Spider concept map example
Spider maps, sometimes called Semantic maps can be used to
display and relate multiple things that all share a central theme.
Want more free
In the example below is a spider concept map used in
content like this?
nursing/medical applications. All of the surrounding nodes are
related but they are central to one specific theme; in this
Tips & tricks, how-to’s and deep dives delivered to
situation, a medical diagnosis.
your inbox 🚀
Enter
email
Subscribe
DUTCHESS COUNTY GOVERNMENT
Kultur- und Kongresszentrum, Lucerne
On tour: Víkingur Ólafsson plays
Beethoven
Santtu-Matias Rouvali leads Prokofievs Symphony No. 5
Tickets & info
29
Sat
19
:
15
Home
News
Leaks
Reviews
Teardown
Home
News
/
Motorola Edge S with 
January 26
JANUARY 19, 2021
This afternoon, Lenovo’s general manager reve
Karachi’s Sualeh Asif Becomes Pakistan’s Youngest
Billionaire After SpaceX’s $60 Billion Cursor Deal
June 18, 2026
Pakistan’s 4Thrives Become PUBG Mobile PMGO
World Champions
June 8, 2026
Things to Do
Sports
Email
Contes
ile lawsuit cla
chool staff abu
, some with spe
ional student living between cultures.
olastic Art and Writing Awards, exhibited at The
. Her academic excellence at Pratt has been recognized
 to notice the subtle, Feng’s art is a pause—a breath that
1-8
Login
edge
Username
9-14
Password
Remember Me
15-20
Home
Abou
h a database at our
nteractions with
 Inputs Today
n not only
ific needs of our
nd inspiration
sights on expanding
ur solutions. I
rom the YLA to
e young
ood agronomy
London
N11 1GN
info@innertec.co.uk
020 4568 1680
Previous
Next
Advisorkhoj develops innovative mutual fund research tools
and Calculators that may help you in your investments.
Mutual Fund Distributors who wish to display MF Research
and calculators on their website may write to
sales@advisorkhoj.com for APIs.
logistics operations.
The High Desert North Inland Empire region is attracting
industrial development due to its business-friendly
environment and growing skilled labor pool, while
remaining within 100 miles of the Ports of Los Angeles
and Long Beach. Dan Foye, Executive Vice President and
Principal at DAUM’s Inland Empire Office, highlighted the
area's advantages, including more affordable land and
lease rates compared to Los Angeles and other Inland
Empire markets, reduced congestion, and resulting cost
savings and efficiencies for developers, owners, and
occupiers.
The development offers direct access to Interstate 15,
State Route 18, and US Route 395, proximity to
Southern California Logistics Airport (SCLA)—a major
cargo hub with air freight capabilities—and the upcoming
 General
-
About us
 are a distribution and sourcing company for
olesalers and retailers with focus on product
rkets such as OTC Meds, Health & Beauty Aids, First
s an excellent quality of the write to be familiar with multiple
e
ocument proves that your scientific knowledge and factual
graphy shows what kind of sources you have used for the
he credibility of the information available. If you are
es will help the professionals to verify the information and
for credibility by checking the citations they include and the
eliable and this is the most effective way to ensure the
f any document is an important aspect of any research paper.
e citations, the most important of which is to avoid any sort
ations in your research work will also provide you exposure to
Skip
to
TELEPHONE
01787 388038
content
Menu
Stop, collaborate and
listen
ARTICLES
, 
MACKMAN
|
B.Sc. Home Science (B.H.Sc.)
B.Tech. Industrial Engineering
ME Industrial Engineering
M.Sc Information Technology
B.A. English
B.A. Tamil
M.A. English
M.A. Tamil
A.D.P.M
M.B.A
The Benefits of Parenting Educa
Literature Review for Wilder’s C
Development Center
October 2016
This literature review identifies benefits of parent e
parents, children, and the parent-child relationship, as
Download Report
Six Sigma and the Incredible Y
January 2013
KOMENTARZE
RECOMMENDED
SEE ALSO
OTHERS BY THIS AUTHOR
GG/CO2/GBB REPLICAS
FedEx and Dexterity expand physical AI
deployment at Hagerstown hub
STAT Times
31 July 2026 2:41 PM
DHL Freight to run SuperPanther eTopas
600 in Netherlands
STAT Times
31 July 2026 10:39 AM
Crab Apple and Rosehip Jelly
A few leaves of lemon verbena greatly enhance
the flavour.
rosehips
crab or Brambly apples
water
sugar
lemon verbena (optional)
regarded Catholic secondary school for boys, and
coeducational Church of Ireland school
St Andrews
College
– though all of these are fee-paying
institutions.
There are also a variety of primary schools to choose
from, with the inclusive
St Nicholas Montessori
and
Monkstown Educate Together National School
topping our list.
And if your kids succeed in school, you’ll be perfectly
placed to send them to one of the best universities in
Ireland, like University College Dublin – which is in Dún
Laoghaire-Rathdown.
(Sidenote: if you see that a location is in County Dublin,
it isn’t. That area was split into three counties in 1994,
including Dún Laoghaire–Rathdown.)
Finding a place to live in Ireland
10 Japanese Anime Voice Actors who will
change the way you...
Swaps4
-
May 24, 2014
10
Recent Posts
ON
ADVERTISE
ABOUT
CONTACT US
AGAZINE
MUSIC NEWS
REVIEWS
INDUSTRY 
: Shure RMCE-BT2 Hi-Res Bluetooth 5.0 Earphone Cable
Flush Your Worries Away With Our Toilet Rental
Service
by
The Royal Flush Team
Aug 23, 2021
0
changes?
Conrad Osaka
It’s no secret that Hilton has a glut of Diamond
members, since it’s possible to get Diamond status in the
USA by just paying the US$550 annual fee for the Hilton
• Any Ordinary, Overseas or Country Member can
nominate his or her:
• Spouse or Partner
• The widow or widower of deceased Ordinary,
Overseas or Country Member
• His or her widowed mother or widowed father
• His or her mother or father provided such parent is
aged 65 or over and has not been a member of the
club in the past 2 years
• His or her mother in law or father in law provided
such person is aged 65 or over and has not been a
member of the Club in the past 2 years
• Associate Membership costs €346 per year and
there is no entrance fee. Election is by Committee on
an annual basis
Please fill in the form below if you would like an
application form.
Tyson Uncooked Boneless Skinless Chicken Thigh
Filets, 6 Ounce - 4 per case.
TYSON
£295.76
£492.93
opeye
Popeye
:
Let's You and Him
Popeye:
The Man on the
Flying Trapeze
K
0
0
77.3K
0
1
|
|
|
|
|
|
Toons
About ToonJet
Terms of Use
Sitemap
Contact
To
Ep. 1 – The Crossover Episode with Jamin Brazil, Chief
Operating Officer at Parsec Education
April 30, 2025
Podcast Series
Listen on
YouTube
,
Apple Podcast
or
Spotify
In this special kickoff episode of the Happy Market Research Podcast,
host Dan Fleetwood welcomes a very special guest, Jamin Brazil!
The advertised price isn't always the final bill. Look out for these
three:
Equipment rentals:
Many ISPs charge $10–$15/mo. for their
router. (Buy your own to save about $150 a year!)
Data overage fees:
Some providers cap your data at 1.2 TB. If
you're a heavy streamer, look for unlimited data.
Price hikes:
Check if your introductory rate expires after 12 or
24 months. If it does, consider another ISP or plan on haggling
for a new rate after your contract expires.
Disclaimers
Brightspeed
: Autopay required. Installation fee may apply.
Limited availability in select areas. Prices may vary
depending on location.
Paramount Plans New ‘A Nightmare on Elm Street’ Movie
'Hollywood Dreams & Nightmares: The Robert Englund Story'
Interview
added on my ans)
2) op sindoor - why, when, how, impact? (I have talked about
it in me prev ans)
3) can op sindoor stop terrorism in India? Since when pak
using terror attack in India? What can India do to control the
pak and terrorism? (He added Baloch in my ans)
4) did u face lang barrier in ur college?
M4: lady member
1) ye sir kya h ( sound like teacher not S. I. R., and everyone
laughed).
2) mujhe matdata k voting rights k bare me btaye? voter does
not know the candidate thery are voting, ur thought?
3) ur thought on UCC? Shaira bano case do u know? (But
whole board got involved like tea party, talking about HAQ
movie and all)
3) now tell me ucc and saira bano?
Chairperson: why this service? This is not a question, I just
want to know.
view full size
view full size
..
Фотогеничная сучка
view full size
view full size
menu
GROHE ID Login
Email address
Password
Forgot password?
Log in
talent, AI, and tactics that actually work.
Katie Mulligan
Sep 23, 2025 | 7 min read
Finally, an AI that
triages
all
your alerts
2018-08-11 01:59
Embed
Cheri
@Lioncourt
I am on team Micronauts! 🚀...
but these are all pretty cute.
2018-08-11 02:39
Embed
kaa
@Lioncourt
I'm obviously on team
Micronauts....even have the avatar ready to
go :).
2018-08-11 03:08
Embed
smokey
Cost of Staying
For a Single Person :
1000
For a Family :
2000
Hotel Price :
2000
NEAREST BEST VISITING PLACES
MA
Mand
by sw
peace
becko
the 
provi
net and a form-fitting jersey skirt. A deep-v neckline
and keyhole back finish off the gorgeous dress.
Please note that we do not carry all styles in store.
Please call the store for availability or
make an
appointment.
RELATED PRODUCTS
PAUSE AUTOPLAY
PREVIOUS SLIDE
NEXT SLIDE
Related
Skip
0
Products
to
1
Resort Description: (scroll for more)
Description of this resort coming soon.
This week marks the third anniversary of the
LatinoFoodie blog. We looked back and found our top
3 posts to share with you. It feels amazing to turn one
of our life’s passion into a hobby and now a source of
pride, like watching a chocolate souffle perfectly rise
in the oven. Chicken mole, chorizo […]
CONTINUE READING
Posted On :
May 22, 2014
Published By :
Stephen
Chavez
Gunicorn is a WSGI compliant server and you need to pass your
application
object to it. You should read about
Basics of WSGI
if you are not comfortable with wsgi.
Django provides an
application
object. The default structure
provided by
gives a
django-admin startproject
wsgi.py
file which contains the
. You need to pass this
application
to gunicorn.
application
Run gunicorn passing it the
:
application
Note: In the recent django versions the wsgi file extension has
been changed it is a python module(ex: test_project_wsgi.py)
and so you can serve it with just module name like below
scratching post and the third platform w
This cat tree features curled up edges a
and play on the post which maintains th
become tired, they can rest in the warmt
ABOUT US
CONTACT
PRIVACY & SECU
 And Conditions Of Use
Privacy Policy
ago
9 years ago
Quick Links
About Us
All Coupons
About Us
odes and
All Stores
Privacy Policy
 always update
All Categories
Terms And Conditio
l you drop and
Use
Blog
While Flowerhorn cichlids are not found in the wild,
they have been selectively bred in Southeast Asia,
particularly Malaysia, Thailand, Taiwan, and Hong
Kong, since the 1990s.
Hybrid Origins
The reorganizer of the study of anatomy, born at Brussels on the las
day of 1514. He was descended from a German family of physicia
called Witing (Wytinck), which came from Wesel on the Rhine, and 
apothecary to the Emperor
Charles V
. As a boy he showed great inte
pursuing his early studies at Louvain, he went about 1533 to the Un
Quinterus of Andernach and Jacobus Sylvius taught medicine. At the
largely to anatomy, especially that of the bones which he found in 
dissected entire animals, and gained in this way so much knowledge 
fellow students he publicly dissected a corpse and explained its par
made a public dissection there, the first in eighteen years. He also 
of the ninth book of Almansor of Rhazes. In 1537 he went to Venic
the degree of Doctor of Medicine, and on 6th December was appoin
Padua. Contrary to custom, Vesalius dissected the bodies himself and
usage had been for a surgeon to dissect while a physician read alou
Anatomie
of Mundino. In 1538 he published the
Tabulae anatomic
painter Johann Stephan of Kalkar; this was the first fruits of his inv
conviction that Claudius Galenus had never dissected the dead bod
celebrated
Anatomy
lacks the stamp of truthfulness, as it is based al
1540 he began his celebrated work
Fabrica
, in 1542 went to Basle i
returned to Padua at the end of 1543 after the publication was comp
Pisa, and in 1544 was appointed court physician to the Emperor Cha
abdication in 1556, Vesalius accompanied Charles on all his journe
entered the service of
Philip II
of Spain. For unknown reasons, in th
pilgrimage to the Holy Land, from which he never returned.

______

Turn the data lines into a JSON list of strings, one string per line with blank lines left out, starting at the first line of the data and ending at the line that contains "area's advantages, including", with both ends included.

[
  "Spider concept map example",
  "Spider maps, sometimes called Semantic maps can be used to",
  "display and relate multiple things that all share a central theme.",
  "Want more free",
  "In the example below is a spider concept map used in",
  "content like this?",
  "nursing/medical applications. All of the surrounding nodes are",
  "related but they are central to one specific theme; in this",
  "Tips & tricks, how-to’s and deep dives delivered to",
  "situation, a medical diagnosis.",
  "your inbox 🚀",
  "Enter",
  "email",
  "Subscribe",
  "DUTCHESS COUNTY GOVERNMENT",
  "Kultur- und Kongresszentrum, Lucerne",
  "On tour: Víkingur Ólafsson plays",
  "Beethoven",
  "Santtu-Matias Rouvali leads Prokofievs Symphony No. 5",
  "Tickets & info",
  "29",
  "Sat",
  "19",
  ":",
  "15",
  "Home",
  "News",
  "Leaks",
  "Reviews",
  "Teardown",
  "Home",
  "News",
  "/",
  "Motorola Edge S with ",
  "January 26",
  "JANUARY 19, 2021",
  "This afternoon, Lenovo’s general manager reve",
  "Karachi’s Sualeh Asif Becomes Pakistan’s Youngest",
  "Billionaire After SpaceX’s $60 Billion Cursor Deal",
  "June 18, 2026",
  "Pakistan’s 4Thrives Become PUBG Mobile PMGO",
  "World Champions",
  "June 8, 2026",
  "Things to Do",
  "Sports",
  "Email",
  "Contes",
  "ile lawsuit cla",
  "chool staff abu",
  ", some with spe",
  "ional student living between cultures.",
  "olastic Art and Writing Awards, exhibited at The",
  ". Her academic excellence at Pratt has been recognized",
  " to notice the subtle, Feng’s art is a pause—a breath that",
  "1-8",
  "Login",
  "edge",
  "Username",
  "9-14",
  "Password",
  "Remember Me",
  "15-20",
  "Home",
  "Abou",
  "h a database at our",
  "nteractions with",
  " Inputs Today",
  "n not only",
  "ific needs of our",
  "nd inspiration",
  "sights on expanding",
  "ur solutions. I",
  "rom the YLA to",
  "e young",
  "ood agronomy",
  "London",
  "N11 1GN",
  "info@innertec.co.uk",
  "020 4568 1680",
  "Previous",
  "Next",
  "Advisorkhoj develops innovative mutual fund research tools",
  "and Calculators that may help you in your investments.",
  "Mutual Fund Distributors who wish to display MF Research",
  "and calculators on their website may write to",
  "sales@advisorkhoj.com for APIs.",
  "logistics operations.",
  "The High Desert North Inland Empire region is attracting",
  "industrial development due to its business-friendly",
  "environment and growing skilled labor pool, while",
  "remaining within 100 miles of the Ports of Los Angeles",
  "and Long Beach. Dan Foye, Executive Vice President and",
  "Principal at DAUM’s Inland Empire Office, highlighted the",
  "area's advantages, including more affordable land and"
]